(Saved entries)
• • •
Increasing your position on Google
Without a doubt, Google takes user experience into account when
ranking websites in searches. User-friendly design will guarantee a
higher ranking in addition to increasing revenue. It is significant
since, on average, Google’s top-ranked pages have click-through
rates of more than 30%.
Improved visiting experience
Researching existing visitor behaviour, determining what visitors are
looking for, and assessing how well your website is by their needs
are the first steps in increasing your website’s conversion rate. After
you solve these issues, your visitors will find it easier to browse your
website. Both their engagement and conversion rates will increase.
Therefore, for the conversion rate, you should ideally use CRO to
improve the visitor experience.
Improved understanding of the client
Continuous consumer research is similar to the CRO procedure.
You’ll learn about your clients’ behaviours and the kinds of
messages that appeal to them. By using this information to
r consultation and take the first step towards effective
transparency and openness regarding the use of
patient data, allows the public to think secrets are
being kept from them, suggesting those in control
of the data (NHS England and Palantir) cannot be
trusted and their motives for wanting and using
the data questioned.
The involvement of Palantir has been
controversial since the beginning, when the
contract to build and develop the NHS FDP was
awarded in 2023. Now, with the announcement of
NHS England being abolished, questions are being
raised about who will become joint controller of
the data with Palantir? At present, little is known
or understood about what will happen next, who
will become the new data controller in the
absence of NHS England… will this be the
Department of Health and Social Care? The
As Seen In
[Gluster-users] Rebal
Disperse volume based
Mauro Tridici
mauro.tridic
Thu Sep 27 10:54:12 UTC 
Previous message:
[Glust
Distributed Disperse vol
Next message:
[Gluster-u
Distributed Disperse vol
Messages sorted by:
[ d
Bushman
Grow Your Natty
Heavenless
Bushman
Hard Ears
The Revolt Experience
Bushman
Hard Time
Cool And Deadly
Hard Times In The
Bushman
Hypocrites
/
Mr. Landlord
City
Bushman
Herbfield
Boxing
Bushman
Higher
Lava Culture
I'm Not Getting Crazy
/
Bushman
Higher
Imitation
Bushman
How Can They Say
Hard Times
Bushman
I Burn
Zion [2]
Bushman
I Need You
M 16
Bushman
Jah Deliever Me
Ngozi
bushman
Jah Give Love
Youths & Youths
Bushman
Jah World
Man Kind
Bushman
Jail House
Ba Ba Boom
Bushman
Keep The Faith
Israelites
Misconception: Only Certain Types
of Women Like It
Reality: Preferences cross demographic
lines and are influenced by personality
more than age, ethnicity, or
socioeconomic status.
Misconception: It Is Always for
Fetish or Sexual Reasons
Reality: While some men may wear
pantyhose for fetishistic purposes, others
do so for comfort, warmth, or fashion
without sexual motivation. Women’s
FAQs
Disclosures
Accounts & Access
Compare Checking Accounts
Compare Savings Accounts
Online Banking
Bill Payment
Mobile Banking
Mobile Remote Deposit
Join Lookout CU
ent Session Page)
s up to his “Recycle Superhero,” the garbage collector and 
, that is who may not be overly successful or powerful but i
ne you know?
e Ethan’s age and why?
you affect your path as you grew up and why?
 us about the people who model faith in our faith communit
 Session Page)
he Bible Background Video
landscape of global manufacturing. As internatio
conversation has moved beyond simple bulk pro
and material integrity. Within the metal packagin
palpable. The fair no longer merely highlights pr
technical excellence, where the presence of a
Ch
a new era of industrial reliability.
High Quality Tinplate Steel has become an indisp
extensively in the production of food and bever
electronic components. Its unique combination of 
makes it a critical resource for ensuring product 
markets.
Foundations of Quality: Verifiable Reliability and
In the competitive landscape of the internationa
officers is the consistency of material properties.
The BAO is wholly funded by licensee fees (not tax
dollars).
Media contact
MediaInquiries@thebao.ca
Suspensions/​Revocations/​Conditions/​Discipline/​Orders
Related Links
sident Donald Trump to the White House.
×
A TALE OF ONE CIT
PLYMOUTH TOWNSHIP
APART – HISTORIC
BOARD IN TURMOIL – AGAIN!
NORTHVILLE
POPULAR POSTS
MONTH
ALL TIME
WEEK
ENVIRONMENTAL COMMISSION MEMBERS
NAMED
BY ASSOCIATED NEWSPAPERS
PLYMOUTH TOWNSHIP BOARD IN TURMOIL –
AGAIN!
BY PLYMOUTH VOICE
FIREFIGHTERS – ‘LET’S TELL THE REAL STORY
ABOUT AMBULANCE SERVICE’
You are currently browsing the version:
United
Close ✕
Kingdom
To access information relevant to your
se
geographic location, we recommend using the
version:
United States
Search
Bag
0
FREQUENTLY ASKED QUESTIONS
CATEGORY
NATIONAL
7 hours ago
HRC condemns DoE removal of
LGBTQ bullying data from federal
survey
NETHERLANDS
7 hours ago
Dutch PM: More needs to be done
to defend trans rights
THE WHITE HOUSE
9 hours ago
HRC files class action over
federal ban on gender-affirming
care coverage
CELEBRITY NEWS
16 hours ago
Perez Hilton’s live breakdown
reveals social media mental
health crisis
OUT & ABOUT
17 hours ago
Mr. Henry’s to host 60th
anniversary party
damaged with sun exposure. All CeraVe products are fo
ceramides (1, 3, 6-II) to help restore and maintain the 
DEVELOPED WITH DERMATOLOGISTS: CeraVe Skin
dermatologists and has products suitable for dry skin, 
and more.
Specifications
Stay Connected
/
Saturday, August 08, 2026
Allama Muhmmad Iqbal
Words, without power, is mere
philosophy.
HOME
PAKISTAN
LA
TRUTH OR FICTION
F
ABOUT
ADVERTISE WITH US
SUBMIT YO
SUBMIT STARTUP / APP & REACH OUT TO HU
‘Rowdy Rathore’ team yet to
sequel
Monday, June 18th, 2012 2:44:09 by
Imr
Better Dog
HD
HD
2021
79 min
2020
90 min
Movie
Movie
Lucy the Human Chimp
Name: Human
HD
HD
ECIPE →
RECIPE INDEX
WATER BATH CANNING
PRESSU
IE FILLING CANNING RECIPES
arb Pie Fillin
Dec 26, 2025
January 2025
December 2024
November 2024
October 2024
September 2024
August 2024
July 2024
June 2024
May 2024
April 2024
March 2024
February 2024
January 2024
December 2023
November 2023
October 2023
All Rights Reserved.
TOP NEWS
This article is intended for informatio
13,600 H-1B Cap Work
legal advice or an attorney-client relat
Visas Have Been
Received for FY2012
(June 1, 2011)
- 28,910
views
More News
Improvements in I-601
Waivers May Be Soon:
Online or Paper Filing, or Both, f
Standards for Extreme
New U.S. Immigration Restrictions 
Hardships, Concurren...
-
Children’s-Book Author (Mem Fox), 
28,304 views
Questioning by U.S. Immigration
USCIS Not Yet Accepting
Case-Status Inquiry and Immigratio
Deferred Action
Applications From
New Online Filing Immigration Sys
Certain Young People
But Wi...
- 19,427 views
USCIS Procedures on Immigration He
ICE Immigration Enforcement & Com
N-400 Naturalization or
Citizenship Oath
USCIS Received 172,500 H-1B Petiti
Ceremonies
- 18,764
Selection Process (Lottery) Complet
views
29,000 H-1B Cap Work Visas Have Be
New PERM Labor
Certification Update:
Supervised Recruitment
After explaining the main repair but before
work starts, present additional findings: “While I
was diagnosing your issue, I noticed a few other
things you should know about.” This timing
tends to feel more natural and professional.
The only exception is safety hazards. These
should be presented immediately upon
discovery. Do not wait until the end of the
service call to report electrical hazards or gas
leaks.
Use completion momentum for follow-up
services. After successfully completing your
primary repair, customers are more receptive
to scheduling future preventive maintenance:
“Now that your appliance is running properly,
• • •
■ Work instruction
Retype each of the preceding records exactly as printed.

■ Exercise output
Increasing your position on Google
Without a doubt, Google takes user experience into account when
ranking websites in searches. User-friendly design will guarantee a
higher ranking in addition to increasing revenue. It is significant
since, on average, Google’s top-ranked pages have click-through
rates of more than 30%.
Improved visiting experience
Researching existing visitor behaviour, determining what visitors are
looking for, and assessing how well your website is by their needs
are the first steps in increasing your website’s conversion rate. After
you solve these issues, your visitors will find it easier to browse your
website. Both their engagement and conversion rates will increase.
Therefore, for the conversion rate, you should ideally use CRO to
improve the visitor experience.
Improved understanding of the client
Continuous consumer research is similar to the CRO procedure.
You’ll learn about your clients’ behaviours and the kinds of
messages that appeal to them. By using this information to
r consultation and take the first step towards effective
transparency and openness regarding the use of
patient data, allows the public to think secrets are
being kept from them, suggesting those in control
of the data (NHS England and Palantir) cannot be
trusted and their motives for wanting and using
the data questioned.
The involvement of Palantir has been
controversial since the beginning, when the
contract to build and develop the NHS FDP was
awarded in 2023. Now, with the announcement of
NHS England being abolished, questions are being
raised about who will become joint controller of
the data with Palantir? At present, little is known
or understood about what will happen next, who
will become the new data controller in the
absence of NHS England… will this be the
Department of Health and Social Care? The
As Seen In
[Gluster-users] Rebal
Disperse volume based
Mauro Tridici
mauro.tridic
Thu Sep 27 10:54:12 UTC 
Previous message:
[Glust
Distributed Disperse vol
Next message:
[Gluster-u
Distributed Disperse vol
Messages sorted by:
[ d
Bushman
Grow Your Natty
Heavenless
Bushman
Hard Ears
The Revolt Experience
Bushman
Hard Time
Cool And Deadly
Hard Times In The
Bushman
Hypocrites
/
Mr. Landlord
City
Bushman
Herbfield
Boxing
Bushman
Higher
Lava Culture
I'm Not Getting Crazy
/
Bushman
Higher
Imitation
Bushman
How Can They Say
Hard Times
Bushman
I Burn
Zion [2]
Bushman
I Need You
M 16
Bushman
Jah Deliever Me
Ngozi
bushman
Jah Give Love
Youths & Youths
Bushman
Jah World
Man Kind
Bushman
Jail House
Ba Ba Boom
Bushman
Keep The Faith
Israelites
Misconception: Only Certain Types
of Women Like It
Reality: Preferences cross demographic
lines and are influenced by personality
more than age, ethnicity, or
socioeconomic status.
Misconception: It Is Always for
Fetish or Sexual Reasons
Reality: While some men may wear
pantyhose for fetishistic purposes, others
do so for comfort, warmth, or fashion
without sexual motivation. Women’s
FAQs
Disclosures
Accounts & Access
Compare Checking Accounts
Compare Savings Accounts
Online Banking
Bill Payment
Mobile Banking
Mobile Remote Deposit
Join Lookout CU
ent Session Page)
s up to his “Recycle Superhero,” the garbage collector and 
, that is who may not be overly successful or powerful but i
ne you know?
e Ethan’s age and why?
you affect your path as you grew up and why?
 us about the people who model faith in our faith communit
 Session Page)
he Bible Background Video
landscape of global manufacturing. As internatio
conversation has moved beyond simple bulk pro
and material integrity. Within the metal packagin
palpable. The fair no longer merely highlights pr
technical excellence, where the presence of a
Ch
a new era of industrial reliability.
High Quality Tinplate Steel has become an indisp
extensively in the production of food and bever
electronic components. Its unique combination of 
makes it a critical resource for ensuring product 
markets.
Foundations of Quality: Verifiable Reliability and
In the competitive landscape of the internationa
officers is the consistency of material properties.
The BAO is wholly funded by licensee fees (not tax
dollars).
Media contact
MediaInquiries@thebao.ca
Suspensions/​Revocations/​Conditions/​Discipline/​Orders
Related Links
sident Donald Trump to the White House.
×
A TALE OF ONE CIT
PLYMOUTH TOWNSHIP
APART – HISTORIC
BOARD IN TURMOIL – AGAIN!
NORTHVILLE
POPULAR POSTS
MONTH
ALL TIME
WEEK
ENVIRONMENTAL COMMISSION MEMBERS
NAMED
BY ASSOCIATED NEWSPAPERS
PLYMOUTH TOWNSHIP BOARD IN TURMOIL –
AGAIN!
BY PLYMOUTH VOICE
FIREFIGHTERS – ‘LET’S TELL THE REAL STORY
ABOUT AMBULANCE SERVICE’
You are currently browsing the version:
United
Close ✕
Kingdom
To access information relevant to your
se
geographic location, we recommend using the
version:
United States
Search
Bag
0
FREQUENTLY ASKED QUESTIONS
CATEGORY
NATIONAL
7 hours ago
HRC condemns DoE removal of
LGBTQ bullying data from federal
survey
NETHERLANDS
7 hours ago
Dutch PM: More needs to be done
to defend trans rights
THE WHITE HOUSE
9 hours ago
HRC files class action over
federal ban on gender-affirming
care coverage
CELEBRITY NEWS
16 hours ago
Perez Hilton’s live breakdown
reveals social media mental
health crisis
OUT & ABOUT
17 hours ago
Mr. Henry’s to host 60th
anniversary party
damaged with sun exposure. All CeraVe products are fo
ceramides (1, 3, 6-II) to help restore and maintain the 
DEVELOPED WITH DERMATOLOGISTS: CeraVe Skin
dermatologists and has products suitable for dry skin, 
and more.
Specifications
Stay Connected
/
Saturday, August 08, 2026
Allama Muhmmad Iqbal
Words, without power, is mere
philosophy.
HOME
PAKISTAN
LA
TRUTH OR FICTION
F
ABOUT
ADVERTISE WITH US
SUBMIT YO
SUBMIT STARTUP / APP & REACH OUT TO HU
‘Rowdy Rathore’ team yet to
sequel
Monday, June 18th, 2012 2:44:09 by
Imr
Better Dog
HD
HD
2021
79 min
2020
90 min
Movie
Movie
Lucy the Human Chimp
Name: Human
HD
HD
ECIPE →
RECIPE INDEX
WATER BATH CANNING
PRESSU
IE FILLING CANNING RECIPES
arb Pie Fillin
Dec 26, 2025
January 2025
December 2024
November 2024
October 2024
September 2024
August 2024
July 2024
June 2024
May 2024
April 2024
March 2024
February 2024
January 2024
December 2023
November 2023
October 2023
All Rights Reserved.
TOP NEWS
This article is intended for informatio
13,600 H-1B Cap Work
legal advice or an attorney-client relat
Visas Have Been
Received for FY2012
(June 1, 2011)
- 28,910
views
More News
Improvements in I-601
Waivers May Be Soon:
Online or Paper Filing, or Both, f
Standards for Extreme
New U.S. Immigration Restrictions 
Hardships, Concurren...
-
Children’s-Book Author (Mem Fox), 
28,304 views
Questioning by U.S. Immigration
USCIS Not Yet Accepting
Case-Status Inquiry and Immigratio
Deferred Action
Applications From
New Online Filing Immigration Sys
Certain Young People
But Wi...
- 19,427 views
USCIS Procedures on Immigration He
ICE Immigration Enforcement & Com
N-400 Naturalization or
Citizenship Oath
USCIS Received 172,500 H-1B Petiti
Ceremonies
- 18,764
Selection Process (Lottery) Complet
views
29,000 H-1B Cap Work Visas Have Be
New PERM Labor
Certification Update:
Supervised Recruitment
After explaining the main repair but before
work starts, present additional findings: “While I
was diagnosing your issue, I noticed a few other
things you should know about.” This timing
tends to feel more natural and professional.
The only exception is safety hazards. These
should be presented immediately upon
discovery. Do not wait until the end of the
service call to report electrical hazards or gas
leaks.
Use completion momentum for follow-up
services. After successfully completing your
primary repair, customers are more receptive
to scheduling future preventive maintenance:
“Now that your appliance is running properly,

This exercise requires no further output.